Sunday, October 25, 2009

Roasted Tomato Soup

Here's one of those recipes based on a classic that I've modified. Classically roasted tomato soup would be done with fresh tomatoes but good fresh tomatoes are hard to come by in Maine for most of the year so I've used canned tomatoes. I've also added my own twist with roasted sweet red peppers.

  • 2 14oz cans of tomatoes, diced or whole
  • 1/2 roasted sweet red pepper (the kind in a jar, use fresh if you have it but I didn't)
  • Olive oil
  • 1 clove garlic
  • Sliver of onion (I'm not sure how much, it was about an 1/8 inch slice off the half onion in my fridge)
  • 1/2 cup chicken stock
  • Italian seasoning
  • Kosher salt
  • Ground black pepper
  • Bay leaf
1: Drain the cans of tomatoes, reserving liquid for later.
2: Lay tomatoes, onion, and garlic on a baking sheet, drizzle with olive oil. Cut tomatoes in half if you are using whole canned tomatoes
3: Bake at 400 degrees for 15 minutes or until caramelized
4: Combine reserved tomato juice and chicken stock in your soup pot.
5: Place tomatoes, onion, garlic, and roasted peppers in your food processor and blend until at your preferred level of smoothness (I like a little chunky).
6: Add tomato mixture to your soup pot. Add the bay leaf and season with the Italian seasoning, salt, and pepper to taste.
7: Bring to a boil, reduce to medium and simmer about 10 minutes so the flavors meld together.

Served with some nice crusty toasted bread it's hearty but still very healthy.

Tuesday, October 20, 2009

Quick and Easy - Pesto Chicken

Here's a simple recipe to put together. It's what I made for dinner tonight when faced with only nothing planned and a package of chicken. I ended up using less than half a small jar of pesto, so it's good if you have some leftover in the fridge.

Jar of pesto
Chicken pieces of choice

1: Place chicken in shallow baking dish.
2: Spoon pesto over the chicken.
3: Bake at 350°F until done, this will depend on the cut and weight of the pieces, here's a chart or better yet use a probe thermometer to cook until the internal temperature is 165°F.
4: Share and enjoy.

Tuesday, October 13, 2009

Split Pea Soup: Delicious Comfort Food

Pea soup in one of those wonderful, hearty foods that make you feel really good on a cold wet day. It also has the benefit of being very cheap and easy to make in a crock pot (even cheaper is the ham is from leftovers). This dish does take several hours to cook but being a crock pot recipe you can throw it together in the morning and just leave it simmering on low all day, it doesn't need constant attention.

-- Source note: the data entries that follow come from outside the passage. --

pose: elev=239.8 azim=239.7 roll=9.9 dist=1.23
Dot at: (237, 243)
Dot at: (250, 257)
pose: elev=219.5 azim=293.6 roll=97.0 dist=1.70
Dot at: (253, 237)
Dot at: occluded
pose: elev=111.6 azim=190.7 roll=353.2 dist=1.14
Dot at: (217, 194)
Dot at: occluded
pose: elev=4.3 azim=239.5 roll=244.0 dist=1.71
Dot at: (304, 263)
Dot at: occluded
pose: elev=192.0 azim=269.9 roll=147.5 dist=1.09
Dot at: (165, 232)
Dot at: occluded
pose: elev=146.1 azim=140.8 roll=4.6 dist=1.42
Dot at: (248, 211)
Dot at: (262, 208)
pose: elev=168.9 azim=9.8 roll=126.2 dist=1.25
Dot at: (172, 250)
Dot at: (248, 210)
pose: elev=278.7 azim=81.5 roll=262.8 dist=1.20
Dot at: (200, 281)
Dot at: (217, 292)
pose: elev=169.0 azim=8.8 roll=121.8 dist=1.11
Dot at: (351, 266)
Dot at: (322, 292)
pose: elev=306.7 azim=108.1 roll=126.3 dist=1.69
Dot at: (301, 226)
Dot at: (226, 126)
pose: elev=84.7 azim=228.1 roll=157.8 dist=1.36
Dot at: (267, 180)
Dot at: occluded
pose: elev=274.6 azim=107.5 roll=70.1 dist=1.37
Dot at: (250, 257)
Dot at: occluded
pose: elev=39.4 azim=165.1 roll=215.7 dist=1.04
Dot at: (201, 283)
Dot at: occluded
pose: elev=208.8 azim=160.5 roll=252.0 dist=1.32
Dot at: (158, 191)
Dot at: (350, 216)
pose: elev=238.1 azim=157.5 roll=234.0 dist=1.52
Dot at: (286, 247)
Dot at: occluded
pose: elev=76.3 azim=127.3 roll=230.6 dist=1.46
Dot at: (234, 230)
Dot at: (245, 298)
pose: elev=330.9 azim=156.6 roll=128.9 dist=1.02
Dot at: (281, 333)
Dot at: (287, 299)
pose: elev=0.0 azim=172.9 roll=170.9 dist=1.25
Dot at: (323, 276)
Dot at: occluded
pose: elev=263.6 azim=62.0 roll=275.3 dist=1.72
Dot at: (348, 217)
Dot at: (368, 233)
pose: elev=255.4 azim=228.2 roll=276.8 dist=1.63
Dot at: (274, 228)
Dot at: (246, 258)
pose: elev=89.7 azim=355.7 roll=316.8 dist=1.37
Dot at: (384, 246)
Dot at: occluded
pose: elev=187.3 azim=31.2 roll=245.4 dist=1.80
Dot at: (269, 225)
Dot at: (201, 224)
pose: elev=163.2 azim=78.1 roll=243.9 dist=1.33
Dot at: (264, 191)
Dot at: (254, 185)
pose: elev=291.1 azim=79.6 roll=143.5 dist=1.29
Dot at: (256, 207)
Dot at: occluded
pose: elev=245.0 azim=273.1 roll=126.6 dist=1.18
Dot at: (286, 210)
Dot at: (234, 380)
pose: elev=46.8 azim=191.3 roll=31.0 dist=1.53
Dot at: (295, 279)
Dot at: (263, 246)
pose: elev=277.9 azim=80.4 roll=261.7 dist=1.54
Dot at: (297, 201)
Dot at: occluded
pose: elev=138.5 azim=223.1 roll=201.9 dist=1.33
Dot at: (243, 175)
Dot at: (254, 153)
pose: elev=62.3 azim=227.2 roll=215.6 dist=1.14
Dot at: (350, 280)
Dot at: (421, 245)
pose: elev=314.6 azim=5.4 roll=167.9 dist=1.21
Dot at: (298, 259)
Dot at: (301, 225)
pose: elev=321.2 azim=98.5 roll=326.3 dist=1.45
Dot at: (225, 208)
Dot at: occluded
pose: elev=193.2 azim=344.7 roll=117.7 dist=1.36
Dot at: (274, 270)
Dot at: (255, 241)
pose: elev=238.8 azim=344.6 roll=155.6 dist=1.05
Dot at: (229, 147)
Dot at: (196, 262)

I saved the bone form the ham I made last week to make this soup, it's a great way to use up leftover ham.

  • 2 cups dried split peas
  • 1 ham bone, and/or leftover ham
  • 2 cups chicken stock
  • 2 tablespoons lemon juice
  • 1/4 cup diced onion
  • tablespoon butter
  • 1 clove garlic minced
  • 4 cups water
  • Bay leaf
  • Italian seasoning
  • Salt
  • Pepper
How to make it:
1: Saute the onion and garlic in the butter until transluscent.
2: Add peas, ham, stock, water, lemon juice, and bay leaf to your crock pot.
3: Season with Italian seasoning mix, salt,  and pepper to taste
4: Simmer on low 6-8 hours or high for 3-4 hours until the peas break down and the soup thickens (actual time may vary depending on your crock pot, however pea soup can't really be overcooked so err on the side of more time)
5: Serve with thick slices of bread or fresh biscuits.

Save a little  time:If you need to save some cooking time try this. Soak the peas overnight (or while your at work) in about 6 cups of water. Drain excess water before using. Reduce the amount of water you add to the crock pot to 3 cups. This can cut the cooking time by about 1/3.

1: Try making this with turkey ham or your favorite smoked sausage
2: This recipe can easily be made vegetarian as well. Leave out the ham, saute the onion and garlic in olive oil, and swap the chicken stock for vegetable. It's just as delicious.
3: If you don't like sauteing the onion and garlic you can substitute some onion and garlic powder instead but you won't get as rich a taste.

Friday, October 9, 2009

Maple Ham Glaze

Today I made ham and eggs for dinner. The ham was a lovely smoked ham (non-aged) from the pig my family raised last year. You can use this glaze on any ham but I reccomend you get a bone-in ham that hasn't been spiral cut and stay away from reconstituted hams. I will refer to Alton Brown for more tips on selecting a ham:

The hams from our pig were quite strongly smoked so I really love to pair them with a rich sweet glaze. For cooking your ham, refer to the package instructions to see if it is partially, fully, or uncooked to know how long it'll need in the oven. I cooked my ham until the internal temperature reached 160 since while it was cold smoked it wasn't truly cooked and I'd rather be safe than sorry. This recipe is for a medium sized ham, about 3lbs.

Maple Glaze
  • 1/4 cup dark brown sugar
  • 1/4 cup maple syrup (the real stuff)
  • 2 teaspoons cinnamon
  • 1 teaspoon dried ground ginger
  • 1/2 teaspoon ground allspice
  • 1/2 teaspoon ground cloves
  • 2 teaspoons kosher salt
  • dash of cayenne pepper
  • 1/2 teaspoon ground pepper (give or take a bit, it was 2 grinds of my peppermill)
Mix all the dry ingredients in a bowl and add the maple syrup, stirring until its a thick gooey glaze. Apply to your ham 10-15 minutes before it finishes cooking.

Serve your ham with whatever sides you prefer. I like some eggs over easy with nice runny yolks.